Coaches are very practical people and we need to understand our role in what we do. So, for a lot of us, we got into tennis coaching because we love tennis and that was our driver.

Then we suddenly realized after a number of years that our knowledge of tennis is one thing, but our ability to be able to communicate with people, build relationships and interact that’s a skill that maybe we hadn’t thought of. In that way, we end up with this situation where we suddenly have to accumulate a whole lot of new skills and a whole lot of self-reflective things around what we’re actually doing. Sometimes we all experience that we know what the player should do, but somehow, they are not learning it, or we think that everyone should want to take a lesson from us, because we’re so knowledgeable, but that’s not always the case.

The idea of the police, the doctor and the bartender came up as we were trying to explain what different roles a tennis coach has to do.

The police
What’s the role of a policeman? Organize, keep structure and keep order. If you create order, then you can start to do other things. I love the analogy about the sides of the bridge. It goes that the reason that there are sides to a bridge then the person can drive over more confidently and faster than if there are no sides to it. So, it’s that kind of concept. If you create an environment with structure, order and everybody knows where they are, then you can start to express yourself and relax a little bit. It’s a little bit like the other one I love when teachers say “I can’t smile until November” because they get a new class in September and it’s like, well, I’m going to create order and structure and then by November I can relax and be me again. Everyone knows where they stand, and kids need that. They really need order and structure. So, the first one’s.

The doctor
What does the doctor do? He tries to keep you improving, moving forward and tries to make you better. So that’s what the role of the coach traditionally is. It’s about identifying flaws and errors. The idea of a doctor is not just repairing or fixing things, it’s preventative as well.

The bartender
Perhaps we shouldn’t talk about bartending when we are talking about kids’ tennis, but I experience that coaches can relate. If you’re a good bartender, you are building relationships.
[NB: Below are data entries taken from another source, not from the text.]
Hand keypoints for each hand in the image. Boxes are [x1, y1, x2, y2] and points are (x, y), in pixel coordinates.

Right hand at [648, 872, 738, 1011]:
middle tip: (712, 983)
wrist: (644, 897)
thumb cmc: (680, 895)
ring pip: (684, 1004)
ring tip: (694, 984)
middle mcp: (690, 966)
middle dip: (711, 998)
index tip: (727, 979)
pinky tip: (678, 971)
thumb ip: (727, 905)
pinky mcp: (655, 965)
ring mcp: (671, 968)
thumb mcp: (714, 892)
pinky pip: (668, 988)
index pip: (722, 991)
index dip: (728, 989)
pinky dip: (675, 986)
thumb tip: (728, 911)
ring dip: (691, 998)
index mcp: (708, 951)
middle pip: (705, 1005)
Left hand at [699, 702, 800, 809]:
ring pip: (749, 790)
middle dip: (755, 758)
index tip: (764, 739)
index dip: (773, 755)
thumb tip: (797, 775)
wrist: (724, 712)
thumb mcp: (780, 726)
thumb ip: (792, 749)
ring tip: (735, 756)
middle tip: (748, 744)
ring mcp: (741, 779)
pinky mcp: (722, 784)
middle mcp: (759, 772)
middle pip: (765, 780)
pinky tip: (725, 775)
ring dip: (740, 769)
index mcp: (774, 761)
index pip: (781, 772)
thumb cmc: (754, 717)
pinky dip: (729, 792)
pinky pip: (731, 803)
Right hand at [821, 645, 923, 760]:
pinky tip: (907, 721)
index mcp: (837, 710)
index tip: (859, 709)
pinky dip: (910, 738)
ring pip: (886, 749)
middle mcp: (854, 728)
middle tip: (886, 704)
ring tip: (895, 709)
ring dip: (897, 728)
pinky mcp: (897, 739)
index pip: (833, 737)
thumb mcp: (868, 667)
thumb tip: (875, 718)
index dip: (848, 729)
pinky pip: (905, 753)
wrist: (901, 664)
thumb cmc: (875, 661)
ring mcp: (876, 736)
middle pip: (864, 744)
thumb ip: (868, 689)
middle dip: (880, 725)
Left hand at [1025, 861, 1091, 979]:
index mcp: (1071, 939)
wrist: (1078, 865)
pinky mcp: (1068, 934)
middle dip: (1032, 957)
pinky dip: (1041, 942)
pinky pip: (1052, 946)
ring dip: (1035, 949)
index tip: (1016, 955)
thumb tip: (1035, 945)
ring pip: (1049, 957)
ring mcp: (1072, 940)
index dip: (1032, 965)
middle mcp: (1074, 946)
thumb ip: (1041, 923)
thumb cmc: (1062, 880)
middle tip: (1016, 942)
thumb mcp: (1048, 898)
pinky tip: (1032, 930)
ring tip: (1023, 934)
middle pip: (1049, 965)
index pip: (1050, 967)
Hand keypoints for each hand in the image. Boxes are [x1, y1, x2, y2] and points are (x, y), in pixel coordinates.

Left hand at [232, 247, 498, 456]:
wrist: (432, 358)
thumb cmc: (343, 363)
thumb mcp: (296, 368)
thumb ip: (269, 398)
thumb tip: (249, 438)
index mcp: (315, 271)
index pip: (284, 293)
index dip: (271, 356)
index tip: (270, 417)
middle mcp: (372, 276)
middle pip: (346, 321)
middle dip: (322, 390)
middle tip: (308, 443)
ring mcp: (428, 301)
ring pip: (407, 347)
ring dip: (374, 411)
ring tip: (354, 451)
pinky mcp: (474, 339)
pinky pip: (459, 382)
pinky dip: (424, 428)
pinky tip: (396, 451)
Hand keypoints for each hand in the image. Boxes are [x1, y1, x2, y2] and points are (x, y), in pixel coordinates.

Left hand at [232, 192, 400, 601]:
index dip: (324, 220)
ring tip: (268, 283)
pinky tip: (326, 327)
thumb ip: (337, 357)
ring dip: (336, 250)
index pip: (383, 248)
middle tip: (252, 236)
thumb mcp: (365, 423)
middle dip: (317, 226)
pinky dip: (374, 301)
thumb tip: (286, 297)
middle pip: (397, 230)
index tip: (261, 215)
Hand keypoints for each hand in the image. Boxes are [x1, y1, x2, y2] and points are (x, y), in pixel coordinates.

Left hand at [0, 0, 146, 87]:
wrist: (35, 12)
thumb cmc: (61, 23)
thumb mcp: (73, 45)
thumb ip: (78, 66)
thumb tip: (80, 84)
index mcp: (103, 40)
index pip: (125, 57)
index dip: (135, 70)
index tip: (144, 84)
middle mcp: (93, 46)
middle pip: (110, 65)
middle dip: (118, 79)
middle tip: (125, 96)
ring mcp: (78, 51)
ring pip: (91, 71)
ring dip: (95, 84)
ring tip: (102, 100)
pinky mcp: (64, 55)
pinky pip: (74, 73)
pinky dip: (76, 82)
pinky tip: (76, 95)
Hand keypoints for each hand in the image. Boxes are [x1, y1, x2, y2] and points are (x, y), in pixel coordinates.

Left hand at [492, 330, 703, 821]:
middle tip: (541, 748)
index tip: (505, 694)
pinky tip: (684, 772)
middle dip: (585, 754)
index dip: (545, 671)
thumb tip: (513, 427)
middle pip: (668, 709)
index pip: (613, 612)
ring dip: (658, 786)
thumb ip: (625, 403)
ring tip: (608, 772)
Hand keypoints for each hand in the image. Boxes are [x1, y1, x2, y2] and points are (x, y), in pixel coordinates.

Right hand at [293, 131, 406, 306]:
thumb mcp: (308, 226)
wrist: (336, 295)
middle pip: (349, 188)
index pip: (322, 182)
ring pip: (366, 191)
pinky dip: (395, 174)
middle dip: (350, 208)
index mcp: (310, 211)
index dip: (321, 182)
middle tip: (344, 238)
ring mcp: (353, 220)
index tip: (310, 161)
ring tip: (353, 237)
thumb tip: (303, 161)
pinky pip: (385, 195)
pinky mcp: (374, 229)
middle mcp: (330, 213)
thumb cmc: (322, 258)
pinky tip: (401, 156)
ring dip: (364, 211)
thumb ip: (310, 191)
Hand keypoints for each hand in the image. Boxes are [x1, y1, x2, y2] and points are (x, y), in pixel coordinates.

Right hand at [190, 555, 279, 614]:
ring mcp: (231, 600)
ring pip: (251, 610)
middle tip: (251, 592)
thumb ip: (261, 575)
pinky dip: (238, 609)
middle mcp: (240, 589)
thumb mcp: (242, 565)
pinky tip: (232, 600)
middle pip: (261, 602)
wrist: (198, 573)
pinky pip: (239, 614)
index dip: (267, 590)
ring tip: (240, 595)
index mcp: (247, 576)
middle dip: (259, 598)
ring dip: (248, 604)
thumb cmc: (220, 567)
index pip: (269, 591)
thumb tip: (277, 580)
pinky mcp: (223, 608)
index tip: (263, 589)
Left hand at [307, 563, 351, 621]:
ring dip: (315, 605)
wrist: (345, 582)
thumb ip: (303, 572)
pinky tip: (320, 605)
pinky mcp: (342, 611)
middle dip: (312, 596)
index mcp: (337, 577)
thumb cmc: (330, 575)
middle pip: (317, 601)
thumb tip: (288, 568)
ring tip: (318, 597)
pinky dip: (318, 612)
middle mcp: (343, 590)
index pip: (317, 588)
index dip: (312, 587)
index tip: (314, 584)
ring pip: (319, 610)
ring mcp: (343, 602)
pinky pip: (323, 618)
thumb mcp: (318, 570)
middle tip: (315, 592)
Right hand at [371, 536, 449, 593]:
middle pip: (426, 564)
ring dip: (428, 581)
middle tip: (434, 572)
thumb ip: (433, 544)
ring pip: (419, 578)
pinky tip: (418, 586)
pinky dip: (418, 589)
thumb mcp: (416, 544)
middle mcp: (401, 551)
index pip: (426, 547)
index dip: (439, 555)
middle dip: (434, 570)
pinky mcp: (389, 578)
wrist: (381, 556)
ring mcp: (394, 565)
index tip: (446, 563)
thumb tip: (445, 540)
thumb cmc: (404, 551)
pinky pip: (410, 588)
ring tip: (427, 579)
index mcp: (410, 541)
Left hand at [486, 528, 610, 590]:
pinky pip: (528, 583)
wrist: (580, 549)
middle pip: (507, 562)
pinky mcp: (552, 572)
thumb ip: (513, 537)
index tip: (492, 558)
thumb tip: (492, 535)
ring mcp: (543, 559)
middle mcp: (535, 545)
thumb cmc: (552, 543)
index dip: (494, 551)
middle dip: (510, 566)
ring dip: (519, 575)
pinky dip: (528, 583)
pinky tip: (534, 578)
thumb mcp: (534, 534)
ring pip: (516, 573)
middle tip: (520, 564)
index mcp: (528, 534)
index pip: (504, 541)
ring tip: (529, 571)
It’s the person across the board that makes you feel at home and is very friendly to you.

So, what we’ve done is we said at different times you have to apply different roles. As a coach, if you drew a big circle and you estimated how much of today you spent being police, doctor and bartender – what would you end up with?  need to be a doctor?

Think about whether the percentages change? So, the school environment, for example, if you got 30 children on a playground, I taught 13 schools a week at one point in my career and it was a lot about being a policeman to start with and then I could gradually relax.

Whereas if you were, for example, working with a 15-year-old girl, perhaps the relationship side of things (being a bartender) is more important. That you build trust and you build empathy and enhance autonomy in that kind of situation.

So, there’s crossovers between the three, but it’s just helped coaches to actually go, oh yeah, maybe I’m really good at this role and I need to practice this role. We’ve had the coach finish the lesson that was observed by other coaches and draw the graph for themselves and then come back to, well, this is what everybody else thought you did and it’s quite different. It’s a reflective tool meant to very simply explain slightly complicated psychology, but in a way that everyone can grab and use.